Telco's chief exec says move is designed to give Qataris access to company's stock

Kuwait's Wataniya plans second listing in Qatar
Arab mobile phone, telcos, telecommunications generic

Kuwait's National Mobile Telecommunications Co (Wataniya), which is majority-owned by Qatar Telecommunications (Qtel), plans to launch a dual listing on the Doha exchange by the year-end, its chief executive said on Tuesday.

"(The) Qatar listing is still on the cards, but has taken a bit of time because of issues between the exchanges. They have asked for more information," Scott Gegenheimer told reporters on the sidelines of a conference. "It's planned before the year-end."

The dual listing is meant to give Qataris access to the company's stock without going to the Kuwaiti market, said Gegenheimer.
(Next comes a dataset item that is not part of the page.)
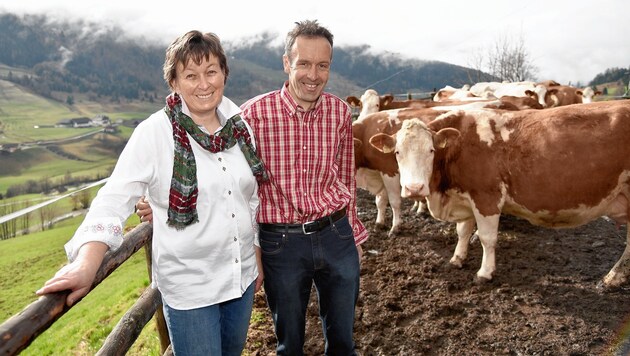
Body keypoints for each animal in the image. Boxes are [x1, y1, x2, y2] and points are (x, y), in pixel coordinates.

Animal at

The executive said Wataniya, which also operates in North Africa, the Maldives and the Palestinian Territories, still intended to launch an initial public offering for its private mobile operator, Tunisiana.

But the IPO is not a regulatory requirement, Gegenheimer said, adding that the company has not set a specific timeline for it as market conditions were still under review.

"In the past we talked about (floating) 10 to 15 percent, but no decision has been made," Gegenheimer said.

An IPO for Tunisiana, founded in 2002 and the only private telecommunications firm in the North African state, had been touted in the first half of 2011 but plans were shelved due to regional unrest.

Gegenheimer said Tunisiana had yet to decide whether to make it a dual listing.

"One of the concerns is that if you (offer) too much, say 20 percent for instance, (can) the local market take that up? There's a lot of appetite, but also a lot of uncertainty."

Wataniya boosted its ownership in Tunisiana, which claims more than 60 percent of the country's mobile subscribers, to 75 percent in January at the height Tunisia's popular revolt.

Gegenheimer said Wataniya is undeterred by the revolution's aftermath, despite Tunisia's economy suffering from a lack of tourism and business development. And unlike rival Tunisie Telecom in May, Tunisiana did not suffer from strikes by its workers.

"We haven't seen any major fall-outs per se from the revolution... We continue to gain a lot of market share. It hasn't changed anything internally in the company," he said.

Wataniya gets about 20 percent of its revenues from data, said Gegenheimer, making up for any declines in other services.

He added average revenue per user (ARPU) is always under pressure. "Voice is dropping, but data and value-added services are offsetting that, so ARPU over the past couple of years hasn't really dropped."